Business

Mixed views from biz owners on Obama’s immigration order

Workers at a farm off Sound Avenue in Riverhead in 2012. (Credit: Barbaraellen Koch, file)
Workers at a farm off Sound Avenue in Riverhead in 2012. (Credit: Barbaraellen Koch, file)

Business owners in local sectors long dependent on immigrant labor offered mixed views Friday on President Barack Obama’s executive action that will allow temporary worker status to millions of immigrants living in the U.S. illegally.

While most farmers, winery and restaurant owners interviewed welcomed the policy shift, several had reservations on how it came about.

“I think a fix is needed and I think the president has taken an initiative that is welcome,” said Charles Massoud, owner of Paumanok Vineyards in Aquebogue. “But on the political end of it, this may not be a good outcome. This is a problem that needs to be addressed and resolved because it’s been festering for so long. The president’s intentions are good, but it seems to have exacerbated the divide in Washington, so it’s kind of a mixed thing.”

Mr. Obama spoke on national television Thursday night about the controversial executive order.

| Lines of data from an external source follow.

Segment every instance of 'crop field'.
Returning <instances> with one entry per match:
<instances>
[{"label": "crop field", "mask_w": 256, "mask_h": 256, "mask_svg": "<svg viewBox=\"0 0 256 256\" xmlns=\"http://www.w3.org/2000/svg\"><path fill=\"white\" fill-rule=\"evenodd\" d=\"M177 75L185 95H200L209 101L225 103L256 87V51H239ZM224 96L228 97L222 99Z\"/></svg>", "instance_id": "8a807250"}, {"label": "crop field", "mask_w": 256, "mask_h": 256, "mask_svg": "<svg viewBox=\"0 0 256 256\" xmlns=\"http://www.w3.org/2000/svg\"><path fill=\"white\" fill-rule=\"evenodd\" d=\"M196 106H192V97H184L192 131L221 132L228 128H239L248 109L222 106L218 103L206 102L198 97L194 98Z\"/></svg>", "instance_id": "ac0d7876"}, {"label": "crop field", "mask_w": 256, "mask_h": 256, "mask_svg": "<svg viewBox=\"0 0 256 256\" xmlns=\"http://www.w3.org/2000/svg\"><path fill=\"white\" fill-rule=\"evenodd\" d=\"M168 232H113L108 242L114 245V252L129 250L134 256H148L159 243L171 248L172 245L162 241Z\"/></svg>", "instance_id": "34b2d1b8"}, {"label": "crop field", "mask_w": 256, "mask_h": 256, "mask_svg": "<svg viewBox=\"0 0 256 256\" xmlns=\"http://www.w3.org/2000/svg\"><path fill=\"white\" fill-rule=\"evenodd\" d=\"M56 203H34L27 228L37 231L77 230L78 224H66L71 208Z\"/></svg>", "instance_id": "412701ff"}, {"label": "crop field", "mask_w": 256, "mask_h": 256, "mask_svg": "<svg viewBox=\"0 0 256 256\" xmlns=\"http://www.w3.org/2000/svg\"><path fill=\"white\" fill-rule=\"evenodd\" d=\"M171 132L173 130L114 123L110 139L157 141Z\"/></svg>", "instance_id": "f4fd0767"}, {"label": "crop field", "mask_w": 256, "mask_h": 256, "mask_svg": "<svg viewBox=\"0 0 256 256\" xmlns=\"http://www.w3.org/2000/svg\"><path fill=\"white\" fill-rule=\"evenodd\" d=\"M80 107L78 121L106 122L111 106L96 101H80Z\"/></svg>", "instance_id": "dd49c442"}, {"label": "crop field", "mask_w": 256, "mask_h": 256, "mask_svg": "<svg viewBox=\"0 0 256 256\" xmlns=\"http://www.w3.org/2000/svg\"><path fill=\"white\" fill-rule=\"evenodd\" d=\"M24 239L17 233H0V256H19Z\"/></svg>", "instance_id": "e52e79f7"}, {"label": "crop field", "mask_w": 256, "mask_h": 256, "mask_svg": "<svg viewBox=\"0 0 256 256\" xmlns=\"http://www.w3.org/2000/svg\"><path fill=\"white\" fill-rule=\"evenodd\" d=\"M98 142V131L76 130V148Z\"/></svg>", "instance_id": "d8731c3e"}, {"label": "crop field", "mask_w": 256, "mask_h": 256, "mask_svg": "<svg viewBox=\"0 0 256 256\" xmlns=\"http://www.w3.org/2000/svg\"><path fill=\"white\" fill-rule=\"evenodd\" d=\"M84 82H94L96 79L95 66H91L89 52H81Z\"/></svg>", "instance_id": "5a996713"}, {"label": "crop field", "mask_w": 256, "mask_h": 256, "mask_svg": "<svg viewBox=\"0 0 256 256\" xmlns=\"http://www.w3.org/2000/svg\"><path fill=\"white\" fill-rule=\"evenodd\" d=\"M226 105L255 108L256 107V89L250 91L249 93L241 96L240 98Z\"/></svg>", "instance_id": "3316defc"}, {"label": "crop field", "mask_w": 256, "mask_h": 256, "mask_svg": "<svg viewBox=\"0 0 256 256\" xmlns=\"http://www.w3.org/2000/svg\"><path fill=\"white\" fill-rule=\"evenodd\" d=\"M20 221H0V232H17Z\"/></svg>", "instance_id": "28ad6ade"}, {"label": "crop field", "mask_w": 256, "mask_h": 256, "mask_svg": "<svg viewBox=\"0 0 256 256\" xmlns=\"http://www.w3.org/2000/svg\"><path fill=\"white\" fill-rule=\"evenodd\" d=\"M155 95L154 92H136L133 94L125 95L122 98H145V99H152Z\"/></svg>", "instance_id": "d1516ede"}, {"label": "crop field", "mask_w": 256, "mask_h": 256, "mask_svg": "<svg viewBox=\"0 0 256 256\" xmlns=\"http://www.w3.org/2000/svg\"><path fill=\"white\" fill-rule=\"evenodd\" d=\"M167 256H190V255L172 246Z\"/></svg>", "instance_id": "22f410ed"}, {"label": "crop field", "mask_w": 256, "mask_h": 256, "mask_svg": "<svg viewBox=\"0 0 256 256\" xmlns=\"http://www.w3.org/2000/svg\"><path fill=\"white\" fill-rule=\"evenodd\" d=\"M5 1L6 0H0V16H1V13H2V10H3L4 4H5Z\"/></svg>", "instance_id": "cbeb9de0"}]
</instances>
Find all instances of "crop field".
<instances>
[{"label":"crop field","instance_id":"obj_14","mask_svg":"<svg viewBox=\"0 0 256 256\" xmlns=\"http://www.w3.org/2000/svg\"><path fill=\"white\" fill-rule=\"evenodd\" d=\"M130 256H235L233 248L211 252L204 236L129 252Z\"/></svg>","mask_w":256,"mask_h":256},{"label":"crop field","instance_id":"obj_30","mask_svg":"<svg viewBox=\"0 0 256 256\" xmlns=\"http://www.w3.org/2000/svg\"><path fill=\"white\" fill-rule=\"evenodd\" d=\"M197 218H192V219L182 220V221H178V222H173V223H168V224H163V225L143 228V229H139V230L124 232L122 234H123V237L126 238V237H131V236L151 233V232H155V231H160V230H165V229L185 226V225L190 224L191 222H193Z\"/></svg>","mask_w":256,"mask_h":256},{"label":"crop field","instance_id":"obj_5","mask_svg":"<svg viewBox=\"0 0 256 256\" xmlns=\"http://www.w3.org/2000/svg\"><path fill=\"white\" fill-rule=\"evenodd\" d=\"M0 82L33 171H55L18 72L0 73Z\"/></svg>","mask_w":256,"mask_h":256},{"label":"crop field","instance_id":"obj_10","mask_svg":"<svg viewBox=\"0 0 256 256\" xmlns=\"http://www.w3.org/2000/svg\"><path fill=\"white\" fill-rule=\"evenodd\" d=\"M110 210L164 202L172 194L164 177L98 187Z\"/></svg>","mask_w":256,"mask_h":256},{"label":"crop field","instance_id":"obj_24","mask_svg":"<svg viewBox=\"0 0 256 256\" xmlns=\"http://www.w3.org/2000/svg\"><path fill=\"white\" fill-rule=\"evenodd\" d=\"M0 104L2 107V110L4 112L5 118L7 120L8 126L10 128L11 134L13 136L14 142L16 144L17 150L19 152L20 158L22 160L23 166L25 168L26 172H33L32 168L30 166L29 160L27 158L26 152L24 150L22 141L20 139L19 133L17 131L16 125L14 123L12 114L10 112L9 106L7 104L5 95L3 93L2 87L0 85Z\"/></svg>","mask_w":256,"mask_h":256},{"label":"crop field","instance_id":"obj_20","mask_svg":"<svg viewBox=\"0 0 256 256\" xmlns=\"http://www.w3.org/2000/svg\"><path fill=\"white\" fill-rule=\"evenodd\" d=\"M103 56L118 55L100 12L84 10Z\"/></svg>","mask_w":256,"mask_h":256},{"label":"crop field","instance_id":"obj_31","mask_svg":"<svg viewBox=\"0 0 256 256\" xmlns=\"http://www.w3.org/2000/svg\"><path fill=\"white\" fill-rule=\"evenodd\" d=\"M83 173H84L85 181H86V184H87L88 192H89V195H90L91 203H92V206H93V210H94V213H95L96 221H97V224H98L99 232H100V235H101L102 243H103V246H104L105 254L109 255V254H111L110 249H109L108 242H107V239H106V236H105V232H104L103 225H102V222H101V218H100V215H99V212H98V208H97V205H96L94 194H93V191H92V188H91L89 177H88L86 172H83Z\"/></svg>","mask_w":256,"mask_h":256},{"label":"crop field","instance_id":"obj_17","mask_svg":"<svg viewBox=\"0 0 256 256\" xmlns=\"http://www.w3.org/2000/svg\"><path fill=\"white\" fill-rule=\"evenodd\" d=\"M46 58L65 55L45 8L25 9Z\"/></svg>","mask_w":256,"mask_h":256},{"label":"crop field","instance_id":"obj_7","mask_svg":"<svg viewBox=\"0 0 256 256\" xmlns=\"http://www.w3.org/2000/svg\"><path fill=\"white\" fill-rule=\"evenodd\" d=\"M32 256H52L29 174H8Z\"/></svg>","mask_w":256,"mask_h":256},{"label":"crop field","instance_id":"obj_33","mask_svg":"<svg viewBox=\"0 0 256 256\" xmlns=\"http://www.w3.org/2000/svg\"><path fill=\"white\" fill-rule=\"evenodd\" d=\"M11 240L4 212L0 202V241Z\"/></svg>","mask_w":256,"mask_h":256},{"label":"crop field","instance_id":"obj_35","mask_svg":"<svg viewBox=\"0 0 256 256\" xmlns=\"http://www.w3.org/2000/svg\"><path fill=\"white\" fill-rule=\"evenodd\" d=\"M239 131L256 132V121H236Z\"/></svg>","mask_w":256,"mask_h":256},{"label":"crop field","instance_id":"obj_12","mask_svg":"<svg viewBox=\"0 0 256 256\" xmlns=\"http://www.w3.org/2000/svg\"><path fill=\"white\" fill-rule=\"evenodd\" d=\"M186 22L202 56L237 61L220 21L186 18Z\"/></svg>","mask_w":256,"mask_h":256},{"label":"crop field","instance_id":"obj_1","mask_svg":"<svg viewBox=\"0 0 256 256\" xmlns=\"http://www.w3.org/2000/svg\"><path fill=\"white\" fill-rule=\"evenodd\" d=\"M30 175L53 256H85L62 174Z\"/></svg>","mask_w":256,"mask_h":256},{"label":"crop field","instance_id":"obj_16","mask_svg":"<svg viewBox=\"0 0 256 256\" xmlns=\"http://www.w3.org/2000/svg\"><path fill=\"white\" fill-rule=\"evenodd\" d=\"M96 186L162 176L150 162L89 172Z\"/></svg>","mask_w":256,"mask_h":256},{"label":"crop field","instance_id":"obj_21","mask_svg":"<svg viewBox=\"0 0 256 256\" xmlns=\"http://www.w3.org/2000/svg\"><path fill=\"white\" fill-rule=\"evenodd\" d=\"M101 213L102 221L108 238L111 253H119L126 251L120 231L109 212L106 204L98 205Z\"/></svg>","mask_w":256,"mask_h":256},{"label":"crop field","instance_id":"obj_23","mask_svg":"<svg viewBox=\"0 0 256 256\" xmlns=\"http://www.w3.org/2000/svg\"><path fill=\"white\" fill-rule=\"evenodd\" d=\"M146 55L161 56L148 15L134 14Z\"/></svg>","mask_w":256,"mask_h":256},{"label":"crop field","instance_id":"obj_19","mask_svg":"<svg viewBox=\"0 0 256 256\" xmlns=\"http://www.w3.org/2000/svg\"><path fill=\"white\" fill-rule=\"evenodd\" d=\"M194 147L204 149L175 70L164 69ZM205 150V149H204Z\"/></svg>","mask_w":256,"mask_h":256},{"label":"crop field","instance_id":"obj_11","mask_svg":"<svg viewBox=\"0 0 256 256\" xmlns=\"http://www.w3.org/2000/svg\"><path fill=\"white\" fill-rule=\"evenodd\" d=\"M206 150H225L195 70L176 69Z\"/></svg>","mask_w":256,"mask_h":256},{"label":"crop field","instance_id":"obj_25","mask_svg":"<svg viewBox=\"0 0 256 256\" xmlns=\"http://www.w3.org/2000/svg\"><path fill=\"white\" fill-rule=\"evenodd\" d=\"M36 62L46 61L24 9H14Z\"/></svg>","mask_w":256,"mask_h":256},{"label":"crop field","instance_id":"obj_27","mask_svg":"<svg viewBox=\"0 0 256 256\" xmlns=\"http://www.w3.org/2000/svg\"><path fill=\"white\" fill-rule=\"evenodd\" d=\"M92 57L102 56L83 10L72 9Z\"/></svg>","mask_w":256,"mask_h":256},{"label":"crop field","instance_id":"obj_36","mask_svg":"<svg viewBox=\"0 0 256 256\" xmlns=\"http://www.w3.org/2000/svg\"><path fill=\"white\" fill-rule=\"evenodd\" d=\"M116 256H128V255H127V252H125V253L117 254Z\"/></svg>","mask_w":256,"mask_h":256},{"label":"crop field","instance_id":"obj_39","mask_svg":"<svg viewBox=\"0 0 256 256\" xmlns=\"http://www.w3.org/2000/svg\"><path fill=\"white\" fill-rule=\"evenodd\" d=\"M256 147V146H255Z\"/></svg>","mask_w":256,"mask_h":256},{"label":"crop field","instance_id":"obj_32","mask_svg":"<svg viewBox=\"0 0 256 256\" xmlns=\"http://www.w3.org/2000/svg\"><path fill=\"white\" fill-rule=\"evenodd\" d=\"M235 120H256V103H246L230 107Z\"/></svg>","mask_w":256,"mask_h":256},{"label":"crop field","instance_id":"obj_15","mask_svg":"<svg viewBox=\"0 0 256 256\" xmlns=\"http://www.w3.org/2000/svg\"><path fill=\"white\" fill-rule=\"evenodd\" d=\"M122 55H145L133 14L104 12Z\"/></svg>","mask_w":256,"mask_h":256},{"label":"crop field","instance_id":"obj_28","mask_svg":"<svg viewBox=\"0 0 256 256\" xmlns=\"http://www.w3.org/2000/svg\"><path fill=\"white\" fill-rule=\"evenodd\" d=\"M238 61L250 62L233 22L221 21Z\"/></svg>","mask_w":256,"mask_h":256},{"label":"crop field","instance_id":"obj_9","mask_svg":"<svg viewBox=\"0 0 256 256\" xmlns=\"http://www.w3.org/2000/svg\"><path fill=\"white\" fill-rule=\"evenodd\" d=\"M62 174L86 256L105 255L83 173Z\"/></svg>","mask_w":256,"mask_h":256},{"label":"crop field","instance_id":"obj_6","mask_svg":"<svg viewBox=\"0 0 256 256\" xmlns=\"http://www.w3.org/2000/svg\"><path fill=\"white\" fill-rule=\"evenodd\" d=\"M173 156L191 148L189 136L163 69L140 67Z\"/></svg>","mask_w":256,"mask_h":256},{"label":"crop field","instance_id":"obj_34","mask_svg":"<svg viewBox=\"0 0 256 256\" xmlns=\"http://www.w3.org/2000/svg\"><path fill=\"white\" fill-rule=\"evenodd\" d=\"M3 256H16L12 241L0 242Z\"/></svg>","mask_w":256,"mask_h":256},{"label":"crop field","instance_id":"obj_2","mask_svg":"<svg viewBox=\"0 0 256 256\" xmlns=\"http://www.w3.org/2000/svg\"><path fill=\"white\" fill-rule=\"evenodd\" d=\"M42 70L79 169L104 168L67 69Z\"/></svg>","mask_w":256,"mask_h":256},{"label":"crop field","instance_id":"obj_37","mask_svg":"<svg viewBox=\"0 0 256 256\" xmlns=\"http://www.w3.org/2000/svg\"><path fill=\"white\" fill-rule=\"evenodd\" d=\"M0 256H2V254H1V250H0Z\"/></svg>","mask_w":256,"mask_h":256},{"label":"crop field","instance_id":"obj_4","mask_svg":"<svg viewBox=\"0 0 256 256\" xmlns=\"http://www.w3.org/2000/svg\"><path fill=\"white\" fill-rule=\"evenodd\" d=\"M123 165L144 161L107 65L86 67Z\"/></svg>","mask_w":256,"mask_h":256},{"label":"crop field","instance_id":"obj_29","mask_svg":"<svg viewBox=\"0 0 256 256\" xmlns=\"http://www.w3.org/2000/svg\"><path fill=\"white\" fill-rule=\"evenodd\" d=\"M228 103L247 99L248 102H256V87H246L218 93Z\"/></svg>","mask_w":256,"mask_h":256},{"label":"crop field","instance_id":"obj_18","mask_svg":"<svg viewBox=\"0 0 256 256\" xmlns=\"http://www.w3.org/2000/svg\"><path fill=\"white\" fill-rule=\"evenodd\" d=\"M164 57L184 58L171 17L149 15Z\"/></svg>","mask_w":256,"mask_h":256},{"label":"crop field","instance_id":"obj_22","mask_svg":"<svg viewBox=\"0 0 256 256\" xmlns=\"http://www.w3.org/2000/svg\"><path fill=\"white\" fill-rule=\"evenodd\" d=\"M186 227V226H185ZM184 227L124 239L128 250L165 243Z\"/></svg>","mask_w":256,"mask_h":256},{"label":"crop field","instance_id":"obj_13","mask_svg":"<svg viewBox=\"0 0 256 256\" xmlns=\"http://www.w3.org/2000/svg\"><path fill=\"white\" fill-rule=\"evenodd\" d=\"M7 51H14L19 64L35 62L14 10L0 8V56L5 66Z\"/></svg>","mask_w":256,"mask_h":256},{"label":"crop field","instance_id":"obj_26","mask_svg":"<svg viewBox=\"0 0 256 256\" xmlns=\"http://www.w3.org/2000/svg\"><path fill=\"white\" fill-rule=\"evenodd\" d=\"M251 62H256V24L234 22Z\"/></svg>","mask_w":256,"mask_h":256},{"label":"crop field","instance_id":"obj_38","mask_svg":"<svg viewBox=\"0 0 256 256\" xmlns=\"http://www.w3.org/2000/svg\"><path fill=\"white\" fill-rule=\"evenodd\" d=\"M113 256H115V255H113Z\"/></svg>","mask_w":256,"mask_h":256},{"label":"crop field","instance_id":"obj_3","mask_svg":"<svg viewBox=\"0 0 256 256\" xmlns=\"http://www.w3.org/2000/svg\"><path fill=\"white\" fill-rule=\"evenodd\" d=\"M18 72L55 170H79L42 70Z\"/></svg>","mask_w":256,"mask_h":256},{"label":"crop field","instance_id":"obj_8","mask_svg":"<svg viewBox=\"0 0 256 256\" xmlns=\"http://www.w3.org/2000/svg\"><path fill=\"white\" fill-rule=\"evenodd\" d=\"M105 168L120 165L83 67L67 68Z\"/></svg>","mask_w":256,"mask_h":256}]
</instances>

Among other things, it protects almost five million people whose children are U.S. citizens or lawful residents from deportation and, if those people have lived in the U.S. at least five years and pass background checks, they would be issued Social Security cards and work permits.

But a future president could reverse the order.

From a financial bottom line standpoint, restaurateur Tom Schaudel, who owns several restaurants on the North Fork and elsewhere on Long Island, said the policy change might offers “minuscule benefits,” at best.

“It does depress wages a little if you flood the market with lower wage workers,” Mr. Schaudel said.

“Personally, I’m in a business that has a lot of immigrant labor, and you know they’re very hard-working people, nice people for the most part,” he continued. “That being said, the politics is just that, grandstanding and bullsh– back and forth. I don’t think the really give a whiff about what happens to people. It’s just two sides trying to jockey for position for elections.”

Both men suspect the issue will keep cropping up every two years, with no real, permanent solution in sight.

Longtime Riverhead farmer Lyle Wells said he believes the president’s executive order could make finding workers an even bigger challenge for North Fork farmers.

“The downside is, the people who have been working quasi-legally in agriculture, once they have legal status, I don’t know whether they will stay in agriculture,” he said. “Agriculture is kind of the bottom of the food chain in regards to jobs.”

And that’s not a new phenomenon, he said.

“The amount of people needed for the workforce, from the 1970s into the 2000s, couldn’t be met domestically,” he said. “The hotel industry, the restaurant industry, construction, the agriculture industry, there just are not enough people — American or legal people coming into this country — to fill those jobs.”

A fellow Riverhead farmer, Jeff Rottkamp, said there’s still much uncertainty moving forward, as there’s never been a presidential executive order on immigration that’s so extensive.

“We’ve never had a situation like this in the country before, where we’ve had so many illegal people who are going to become legal,” Mr. Rottkamp said. “I have always been in favor of giving these folks a work visa — come and work for three, four, or five years, go home with their family for a year and then come back. But the government didn’t want to do that. I don’t know why. How this is going to turn out, it’s almost too early to tell.”

Mr. Massoud said he just hopes the policy doesn’t get reversed.

“If they don’t resolve their political issues in Washington, this thing is going to keep going back and forth like football,” he said. “If they can find a way to make his recommendations permanent, then I think it’s a good move for the country. In reality, if you go to New York City all the people in the kitchens are migrants from Latin America. Without them there would be no restaurant business in the city, likewise for the rest of the country.”

Mr. Wells called the Hispanic population “the economic driver of this country for the past 30 years.”

“Whether we like it or not,” he said, “they have taken manual labor jobs those things really most people don’t want to do anymore: running a jackhammer, cleaning beds and bathrooms, chopping vegetables, cleaning dishes.”